══ Text to read ══

- Born: Arlissa Joann Ruppert 21 September 1992 (age 33) Hanau, Hesse, Germany
- Origin: United Kingdom
- Genres: Pop; soul;
- Occupations: Singer, songwriter
- Years active: 2012–present
- Label: Earth Angel Records
- Website: arlissa.os.fan

= Arlissa =

British singer-songwriter (born 1992)

Arlissa Joann Ruppert (/de/; born 21 September 1992), known professionally as Arlissa, is a German-born British singer and songwriter.

==Life and career==

Arlissa Ruppert, known professionally as Arlissa, is a German-born, London-raised singer and songwriter, recognized for her emotionally charged and soulful music. Her mother is an American from Louisiana who served in the U.S. Army in Germany, and her German father provided her with a rich cultural background that influences her work.

═══
══ Records supplied ══

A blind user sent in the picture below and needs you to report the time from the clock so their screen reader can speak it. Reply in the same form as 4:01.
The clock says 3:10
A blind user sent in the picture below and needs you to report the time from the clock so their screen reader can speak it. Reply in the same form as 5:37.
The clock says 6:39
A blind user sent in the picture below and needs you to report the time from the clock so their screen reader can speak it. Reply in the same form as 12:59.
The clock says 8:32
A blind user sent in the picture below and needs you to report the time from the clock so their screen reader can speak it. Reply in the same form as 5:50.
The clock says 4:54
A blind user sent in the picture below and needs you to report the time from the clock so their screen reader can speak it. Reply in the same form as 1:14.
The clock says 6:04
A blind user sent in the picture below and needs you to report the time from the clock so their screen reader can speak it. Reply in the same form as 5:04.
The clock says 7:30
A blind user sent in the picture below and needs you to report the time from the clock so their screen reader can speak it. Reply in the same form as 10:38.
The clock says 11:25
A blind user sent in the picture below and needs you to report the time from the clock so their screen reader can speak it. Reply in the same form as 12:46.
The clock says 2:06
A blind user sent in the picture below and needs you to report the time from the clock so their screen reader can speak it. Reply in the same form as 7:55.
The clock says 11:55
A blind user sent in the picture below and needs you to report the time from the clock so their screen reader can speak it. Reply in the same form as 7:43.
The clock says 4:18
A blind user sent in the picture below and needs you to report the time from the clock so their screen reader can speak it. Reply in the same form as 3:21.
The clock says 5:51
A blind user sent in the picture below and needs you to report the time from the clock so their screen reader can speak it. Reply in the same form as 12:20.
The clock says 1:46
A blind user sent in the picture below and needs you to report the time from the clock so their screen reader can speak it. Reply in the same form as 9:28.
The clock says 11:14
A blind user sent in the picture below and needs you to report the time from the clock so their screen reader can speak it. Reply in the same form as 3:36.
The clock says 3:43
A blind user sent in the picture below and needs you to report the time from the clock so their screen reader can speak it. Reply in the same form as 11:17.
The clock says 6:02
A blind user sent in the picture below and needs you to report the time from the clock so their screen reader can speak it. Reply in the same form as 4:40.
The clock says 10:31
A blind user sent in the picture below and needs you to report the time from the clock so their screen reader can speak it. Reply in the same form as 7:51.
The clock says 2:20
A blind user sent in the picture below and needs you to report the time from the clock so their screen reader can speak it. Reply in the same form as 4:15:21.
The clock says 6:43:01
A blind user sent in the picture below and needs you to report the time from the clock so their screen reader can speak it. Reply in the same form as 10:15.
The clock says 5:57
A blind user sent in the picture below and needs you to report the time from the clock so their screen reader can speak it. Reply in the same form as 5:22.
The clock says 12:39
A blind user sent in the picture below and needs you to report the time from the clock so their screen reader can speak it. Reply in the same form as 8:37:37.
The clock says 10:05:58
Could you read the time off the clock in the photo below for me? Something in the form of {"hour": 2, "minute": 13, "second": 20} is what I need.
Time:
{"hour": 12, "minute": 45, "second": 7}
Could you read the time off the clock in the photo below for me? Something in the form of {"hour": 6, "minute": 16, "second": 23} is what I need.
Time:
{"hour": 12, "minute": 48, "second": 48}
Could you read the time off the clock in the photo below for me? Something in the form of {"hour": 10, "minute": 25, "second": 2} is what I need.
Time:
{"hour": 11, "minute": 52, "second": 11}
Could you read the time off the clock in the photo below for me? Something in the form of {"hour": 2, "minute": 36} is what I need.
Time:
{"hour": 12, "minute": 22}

═══

» Your tasks
1. Write out the passage of the Arlissa profile that opens with the words containing "Arlissa Ruppert, known" and closes with "influences her work.".
2. According to the Arlissa profile, which record label is she with?
The material has no connection to the Arlissa profile.

» Problem solutions
1.
Arlissa Ruppert, known professionally as Arlissa, is a German-born, London-raised singer and songwriter, recognized for her emotionally charged and soulful music. Her mother is an American from Louisiana who served in the U.S. Army in Germany, and her German father provided her with a rich cultural background that influences her work.

2. Earth Angel Records